When we consider the inability to craft effective policy, at the heart of the matter are the limitations on the central bank's legal powers and its authority to make key decisions.
In most developed countries, monetary policy is the domain of a central bank’s governors. Not so in Iran. The money and credit council, a body within the central bank but controlled by the government, sets monetary policy, not the governor and his deputies. This essentially makes the bank an arm of the Ministry of Finance.
The bank also plays the role of the treasury for the government. It receives oil revenues, and then prints rials and distributes the funds to various government branches. Sometimes the foreign receipt part doesn't take place, thus curbing the bank's control over inflation.
And even when the policies are made, the bank is too feeble to implement them. It doesn't have the capability to exert pressure on banks or the currency market, let alone combat those who defy its commands.

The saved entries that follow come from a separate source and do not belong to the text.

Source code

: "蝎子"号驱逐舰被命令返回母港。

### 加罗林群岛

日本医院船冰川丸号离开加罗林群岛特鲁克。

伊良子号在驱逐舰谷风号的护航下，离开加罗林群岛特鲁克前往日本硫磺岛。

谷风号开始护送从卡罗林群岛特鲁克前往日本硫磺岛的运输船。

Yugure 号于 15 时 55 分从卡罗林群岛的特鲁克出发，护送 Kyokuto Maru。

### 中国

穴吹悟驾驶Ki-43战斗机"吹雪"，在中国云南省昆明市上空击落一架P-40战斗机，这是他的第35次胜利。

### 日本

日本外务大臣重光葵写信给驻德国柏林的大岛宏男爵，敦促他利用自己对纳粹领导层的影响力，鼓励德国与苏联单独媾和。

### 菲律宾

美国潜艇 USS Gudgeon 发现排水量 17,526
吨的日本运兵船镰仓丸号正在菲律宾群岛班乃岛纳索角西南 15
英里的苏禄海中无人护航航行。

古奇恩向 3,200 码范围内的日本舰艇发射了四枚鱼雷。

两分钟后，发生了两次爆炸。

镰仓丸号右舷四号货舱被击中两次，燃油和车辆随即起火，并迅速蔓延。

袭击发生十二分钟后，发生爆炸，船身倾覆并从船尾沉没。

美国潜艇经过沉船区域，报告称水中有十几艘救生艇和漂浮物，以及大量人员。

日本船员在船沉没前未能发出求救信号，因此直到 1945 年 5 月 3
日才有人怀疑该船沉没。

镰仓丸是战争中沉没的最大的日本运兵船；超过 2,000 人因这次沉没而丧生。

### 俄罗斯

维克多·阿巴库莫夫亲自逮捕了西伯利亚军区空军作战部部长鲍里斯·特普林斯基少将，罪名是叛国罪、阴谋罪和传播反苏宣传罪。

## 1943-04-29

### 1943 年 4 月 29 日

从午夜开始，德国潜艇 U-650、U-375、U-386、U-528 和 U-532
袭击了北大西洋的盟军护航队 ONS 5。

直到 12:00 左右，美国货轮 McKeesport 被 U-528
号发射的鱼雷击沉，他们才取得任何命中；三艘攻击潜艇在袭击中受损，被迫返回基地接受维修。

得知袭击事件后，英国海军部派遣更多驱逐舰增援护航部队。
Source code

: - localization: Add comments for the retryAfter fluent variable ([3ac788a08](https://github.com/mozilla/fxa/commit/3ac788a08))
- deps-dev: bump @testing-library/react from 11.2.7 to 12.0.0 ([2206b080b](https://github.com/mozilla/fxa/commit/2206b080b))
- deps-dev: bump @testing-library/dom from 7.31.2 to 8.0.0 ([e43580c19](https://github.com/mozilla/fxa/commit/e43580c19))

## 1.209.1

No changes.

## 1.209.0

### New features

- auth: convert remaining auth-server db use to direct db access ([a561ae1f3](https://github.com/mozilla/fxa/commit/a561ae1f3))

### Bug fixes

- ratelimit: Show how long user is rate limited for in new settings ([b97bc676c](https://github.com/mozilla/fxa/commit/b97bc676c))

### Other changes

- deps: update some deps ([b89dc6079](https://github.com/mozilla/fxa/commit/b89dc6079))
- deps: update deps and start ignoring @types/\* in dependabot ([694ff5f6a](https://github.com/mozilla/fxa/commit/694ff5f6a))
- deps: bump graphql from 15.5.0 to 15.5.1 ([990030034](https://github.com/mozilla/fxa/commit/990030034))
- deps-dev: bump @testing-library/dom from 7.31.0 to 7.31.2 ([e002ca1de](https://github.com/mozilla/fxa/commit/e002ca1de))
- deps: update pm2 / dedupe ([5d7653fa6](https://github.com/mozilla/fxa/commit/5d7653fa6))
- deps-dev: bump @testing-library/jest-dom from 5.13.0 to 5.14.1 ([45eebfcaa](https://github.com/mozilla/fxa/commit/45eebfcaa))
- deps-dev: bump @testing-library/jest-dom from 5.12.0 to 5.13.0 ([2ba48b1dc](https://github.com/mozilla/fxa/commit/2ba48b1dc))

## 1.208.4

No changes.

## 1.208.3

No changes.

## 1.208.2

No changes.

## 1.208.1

So how can investors and business leaders ask for inflation to be restrained, monetary policy to be set and the currency's value to be stabilized, if they are to rely on such a central bank?
Luckily, the solution is simple enough, at least on paper. A separation of powers is necessary. Monetary policy should be detached from fiscal policy, and the bank should be isolated from politics.
To do so, the bank should be given full autonomy on monetary matters, a structure similar to that enjoyed by its counterparts in developed nations. A system of governance, where by all three branches of government have a degree of influence in the bank's governance would better guarantee the bank's autonomy. But this would require a change in the constitution, a lengthy and difficult process.
Furthermore, the central bank's legal clout and ability to exert power on its turf needs augmentation. Its influence has to cut through the lobbying of vested interests. Its responses to crime must become rapid. For this it needs more legal powers and a wider array of financial tools to help it set and oversee monetary policy. Again lawmakers must empower the bank for the benefit of investor, business leaders, and the economy at large.
Many officials in the current administration have expressed their desire to give CBI greater autonomy and new legislation is under work to give the bank some new powers. But a half-hearted will not be effective. What is needed is a fully independent central bank, as enshrined in law and in the deference of the financial sector at large. After all a strong and independent central bank will help iron-out the full range of economic policies. We ought to let the governor rule his domain.